Copy out the stretch of the data from the line containing "thread, no replication" through the line containing "kafka-topics.sh --create --topic", reproducing each line verbatim, and give nothing else.

#####

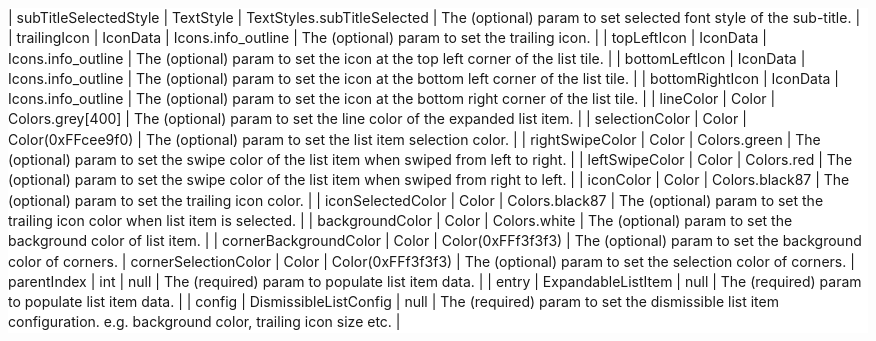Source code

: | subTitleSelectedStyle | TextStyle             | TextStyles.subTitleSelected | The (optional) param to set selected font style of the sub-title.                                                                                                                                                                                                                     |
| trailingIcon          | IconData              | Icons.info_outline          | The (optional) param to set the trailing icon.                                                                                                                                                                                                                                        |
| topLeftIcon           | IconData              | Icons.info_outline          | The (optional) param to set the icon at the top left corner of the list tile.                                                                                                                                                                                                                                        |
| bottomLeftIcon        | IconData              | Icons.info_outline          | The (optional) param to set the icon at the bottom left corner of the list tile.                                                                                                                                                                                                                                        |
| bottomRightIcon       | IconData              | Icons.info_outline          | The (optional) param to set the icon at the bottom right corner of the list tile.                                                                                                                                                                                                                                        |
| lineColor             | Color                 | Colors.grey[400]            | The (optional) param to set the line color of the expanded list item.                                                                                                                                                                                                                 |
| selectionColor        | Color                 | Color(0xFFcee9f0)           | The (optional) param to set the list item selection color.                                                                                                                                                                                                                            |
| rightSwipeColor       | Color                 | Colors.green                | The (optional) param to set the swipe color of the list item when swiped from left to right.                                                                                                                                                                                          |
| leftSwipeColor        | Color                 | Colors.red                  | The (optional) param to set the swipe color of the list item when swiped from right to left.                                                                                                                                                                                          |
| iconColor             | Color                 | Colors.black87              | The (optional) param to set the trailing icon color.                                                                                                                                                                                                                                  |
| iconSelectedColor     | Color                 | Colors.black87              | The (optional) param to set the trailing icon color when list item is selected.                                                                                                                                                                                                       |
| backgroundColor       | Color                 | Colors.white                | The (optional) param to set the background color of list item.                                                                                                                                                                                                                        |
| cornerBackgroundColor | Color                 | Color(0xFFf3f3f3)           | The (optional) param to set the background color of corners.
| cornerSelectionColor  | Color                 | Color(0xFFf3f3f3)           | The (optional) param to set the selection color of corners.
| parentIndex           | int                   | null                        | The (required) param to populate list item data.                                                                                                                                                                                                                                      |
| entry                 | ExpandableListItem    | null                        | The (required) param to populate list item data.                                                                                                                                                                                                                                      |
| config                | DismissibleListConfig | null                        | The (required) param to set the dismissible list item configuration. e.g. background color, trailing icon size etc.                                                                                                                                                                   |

#####

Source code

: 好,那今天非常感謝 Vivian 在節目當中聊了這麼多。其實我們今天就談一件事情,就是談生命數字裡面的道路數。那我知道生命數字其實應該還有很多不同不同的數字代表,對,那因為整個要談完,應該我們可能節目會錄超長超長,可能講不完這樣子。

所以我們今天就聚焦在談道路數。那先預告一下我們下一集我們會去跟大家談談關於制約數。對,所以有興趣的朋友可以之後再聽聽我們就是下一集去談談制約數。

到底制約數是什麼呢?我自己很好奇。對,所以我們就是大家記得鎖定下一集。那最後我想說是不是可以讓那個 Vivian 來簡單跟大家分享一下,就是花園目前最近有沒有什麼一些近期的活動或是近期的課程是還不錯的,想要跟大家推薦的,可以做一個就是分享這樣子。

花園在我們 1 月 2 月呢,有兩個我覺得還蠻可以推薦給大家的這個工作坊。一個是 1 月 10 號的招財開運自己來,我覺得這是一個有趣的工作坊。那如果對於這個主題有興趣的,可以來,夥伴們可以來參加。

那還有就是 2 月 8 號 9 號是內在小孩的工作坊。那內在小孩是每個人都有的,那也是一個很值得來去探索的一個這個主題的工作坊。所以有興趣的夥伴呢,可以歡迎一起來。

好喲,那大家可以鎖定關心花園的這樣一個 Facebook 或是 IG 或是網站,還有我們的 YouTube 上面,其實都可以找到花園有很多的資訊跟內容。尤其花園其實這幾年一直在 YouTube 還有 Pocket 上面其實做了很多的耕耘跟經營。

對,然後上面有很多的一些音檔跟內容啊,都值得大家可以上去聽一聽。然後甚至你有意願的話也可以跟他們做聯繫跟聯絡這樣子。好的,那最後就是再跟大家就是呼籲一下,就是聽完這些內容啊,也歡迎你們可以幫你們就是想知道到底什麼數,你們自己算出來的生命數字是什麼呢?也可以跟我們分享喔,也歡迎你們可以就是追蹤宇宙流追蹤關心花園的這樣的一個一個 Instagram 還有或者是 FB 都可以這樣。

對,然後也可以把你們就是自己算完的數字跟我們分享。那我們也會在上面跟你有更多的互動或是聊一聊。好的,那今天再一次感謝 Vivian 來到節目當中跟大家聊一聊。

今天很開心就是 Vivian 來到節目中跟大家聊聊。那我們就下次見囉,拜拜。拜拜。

#####

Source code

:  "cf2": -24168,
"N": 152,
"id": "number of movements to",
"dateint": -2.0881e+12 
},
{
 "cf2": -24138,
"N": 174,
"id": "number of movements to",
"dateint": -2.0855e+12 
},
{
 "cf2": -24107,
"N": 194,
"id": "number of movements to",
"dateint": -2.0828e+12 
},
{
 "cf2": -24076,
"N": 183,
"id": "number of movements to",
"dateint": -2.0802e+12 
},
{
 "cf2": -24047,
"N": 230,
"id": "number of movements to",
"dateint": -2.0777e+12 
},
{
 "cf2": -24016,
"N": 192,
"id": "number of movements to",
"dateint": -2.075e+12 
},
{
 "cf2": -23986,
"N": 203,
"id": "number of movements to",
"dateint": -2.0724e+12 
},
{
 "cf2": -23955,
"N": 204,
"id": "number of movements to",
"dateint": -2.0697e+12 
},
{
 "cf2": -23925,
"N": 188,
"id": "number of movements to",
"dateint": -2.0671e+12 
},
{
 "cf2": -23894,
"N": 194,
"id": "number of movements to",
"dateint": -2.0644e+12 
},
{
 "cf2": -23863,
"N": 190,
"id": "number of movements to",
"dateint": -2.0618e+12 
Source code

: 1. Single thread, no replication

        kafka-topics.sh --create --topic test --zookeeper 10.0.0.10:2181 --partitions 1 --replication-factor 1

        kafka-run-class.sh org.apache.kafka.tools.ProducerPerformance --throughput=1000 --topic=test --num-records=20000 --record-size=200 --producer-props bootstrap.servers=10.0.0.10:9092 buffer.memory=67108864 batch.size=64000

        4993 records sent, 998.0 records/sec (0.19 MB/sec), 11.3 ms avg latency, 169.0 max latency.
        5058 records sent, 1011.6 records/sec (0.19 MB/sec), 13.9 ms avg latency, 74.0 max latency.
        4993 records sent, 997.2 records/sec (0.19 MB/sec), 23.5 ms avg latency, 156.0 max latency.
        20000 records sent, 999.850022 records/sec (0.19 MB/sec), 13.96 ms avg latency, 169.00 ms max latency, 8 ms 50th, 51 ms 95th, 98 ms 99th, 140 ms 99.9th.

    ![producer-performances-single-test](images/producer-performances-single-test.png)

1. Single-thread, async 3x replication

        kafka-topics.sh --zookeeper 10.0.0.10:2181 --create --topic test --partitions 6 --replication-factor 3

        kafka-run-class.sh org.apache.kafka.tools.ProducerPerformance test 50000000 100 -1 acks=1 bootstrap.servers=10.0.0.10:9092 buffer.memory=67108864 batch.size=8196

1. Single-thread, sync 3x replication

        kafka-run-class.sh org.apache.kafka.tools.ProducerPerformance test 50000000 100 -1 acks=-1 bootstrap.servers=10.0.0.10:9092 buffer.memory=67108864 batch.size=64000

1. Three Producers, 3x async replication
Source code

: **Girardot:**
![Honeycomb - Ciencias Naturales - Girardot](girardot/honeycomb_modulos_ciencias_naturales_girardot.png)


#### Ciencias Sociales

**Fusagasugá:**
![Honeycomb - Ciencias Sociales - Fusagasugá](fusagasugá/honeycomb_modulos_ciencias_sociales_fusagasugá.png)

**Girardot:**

#####

**Your response:**
: 1. Single thread, no replication

        kafka-topics.sh --create --topic test --zookeeper 10.0.0.10:2181 --partitions 1 --replication-factor 1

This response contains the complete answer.